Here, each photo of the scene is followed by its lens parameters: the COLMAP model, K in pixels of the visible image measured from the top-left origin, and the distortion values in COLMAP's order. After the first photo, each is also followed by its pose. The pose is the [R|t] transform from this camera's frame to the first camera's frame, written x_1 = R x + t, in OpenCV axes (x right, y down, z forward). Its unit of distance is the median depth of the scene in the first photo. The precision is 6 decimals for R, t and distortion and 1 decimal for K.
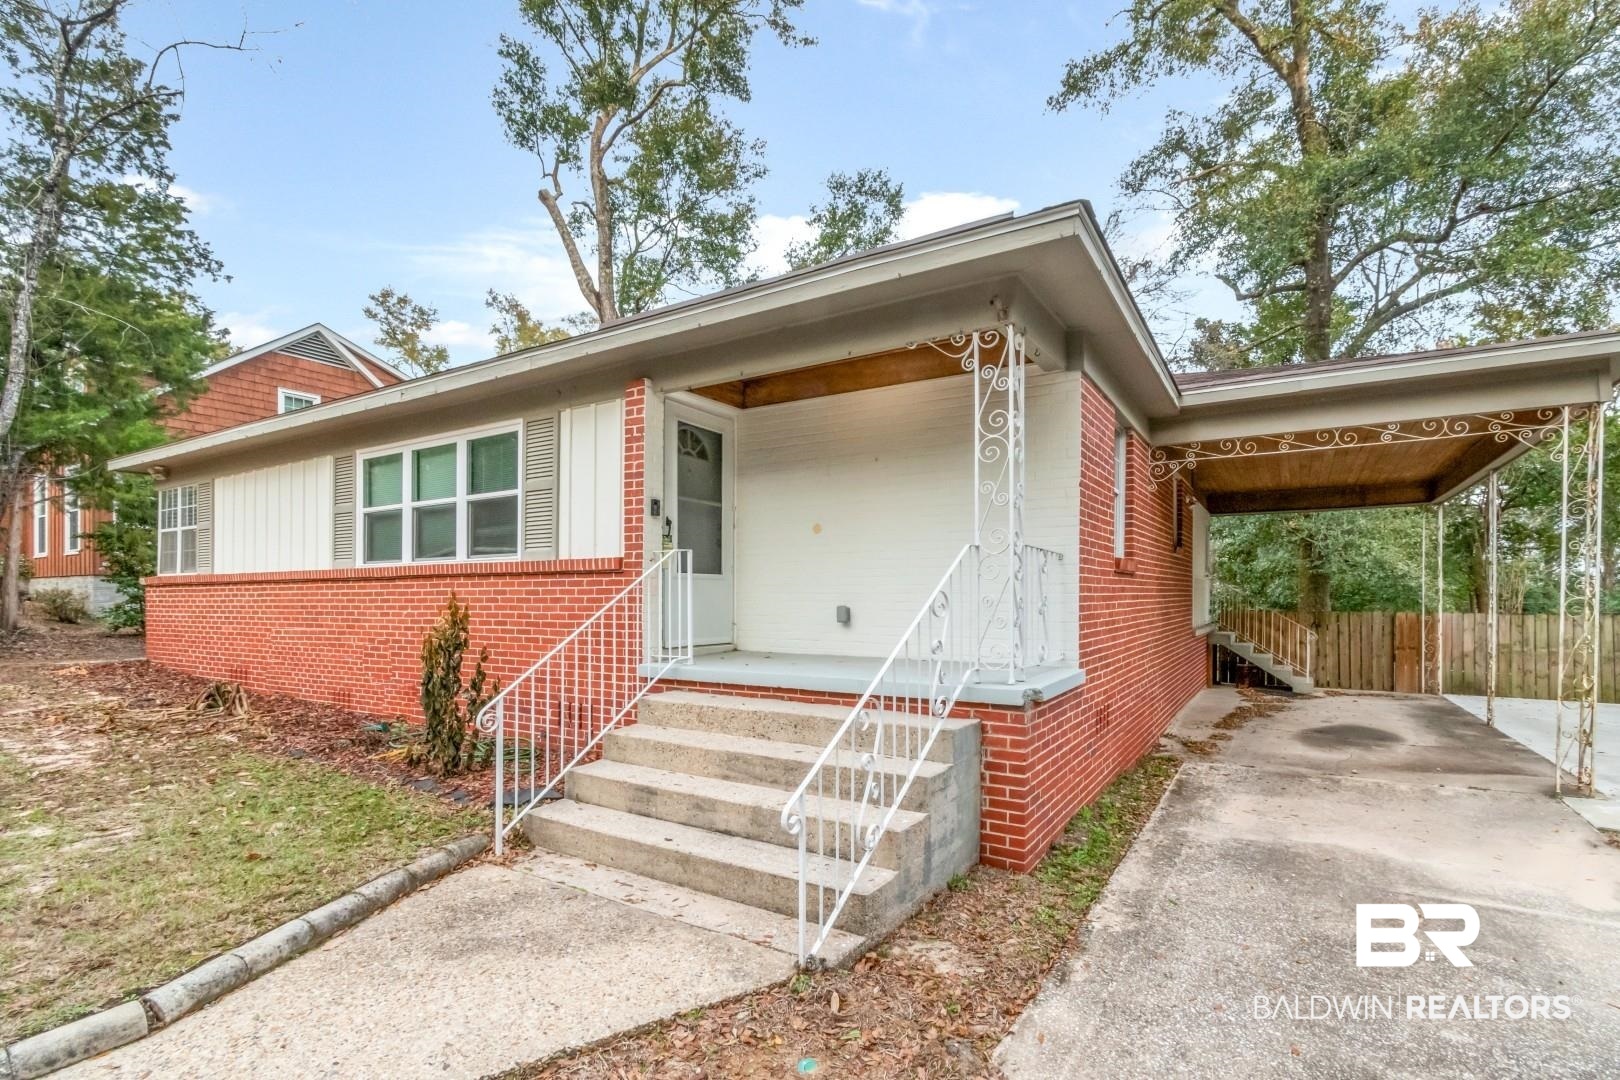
lens RADIAL K [[732.1, 0, 810.0], [0, 732.1, 540.0], [0, 0, 1]] dist [0.000152, 0.000029]
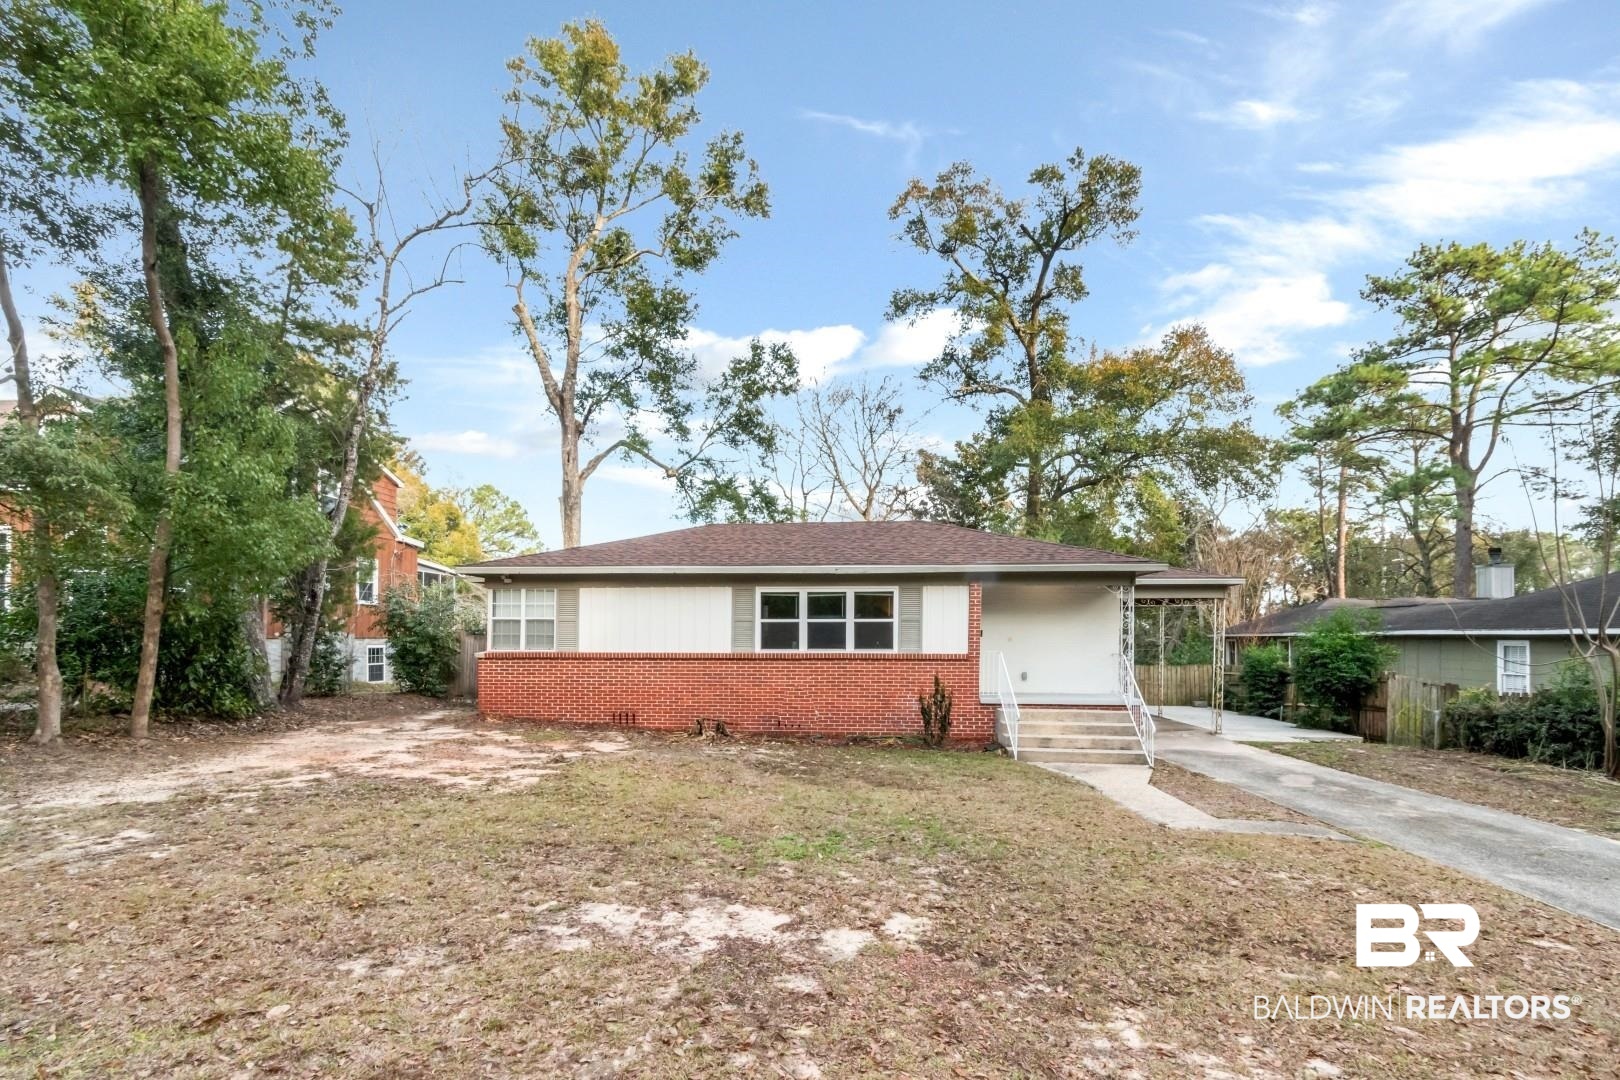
lens RADIAL K [[732.1, 0, 810.0], [0, 732.1, 540.0], [0, 0, 1]] dist [0.000152, 0.000029]
pose [[0.891713, 0.067006, 0.447614, -1.322481], [-0.039471, 0.996725, -0.070573, -0.115402], [-0.450877, 0.045263, 0.891438, -0.681514]]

= What the task requires =
All of the material must be given again exactly, though no picture may appear in the copy.

= Solution =
Here, each photo of the scene is followed by its lens parameters: the COLMAP model, K in pixels of the visible image measured from the top-left origin, and the distortion values in COLMAP's order. After the first photo, each is also followed by its pose. The pose is the [R|t] transform from this camera's frame to the first camera's frame, written x_1 = R x + t, in OpenCV axes (x right, y down, z forward). Its unit of distance is the median depth of the scene in the first photo. The precision is 6 decimals for R, t and distortion and 1 decimal for K.
lens RADIAL K [[732.1, 0, 810.0], [0, 732.1, 540.0], [0, 0, 1]] dist [0.000152, 0.000029]
lens RADIAL K [[732.1, 0, 810.0], [0, 732.1, 540.0], [0, 0, 1]] dist [0.000152, 0.000029]
pose [[0.891713, 0.067006, 0.447614, -1.322481], [-0.039471, 0.996725, -0.070573, -0.115402], [-0.450877, 0.045263, 0.891438, -0.681514]]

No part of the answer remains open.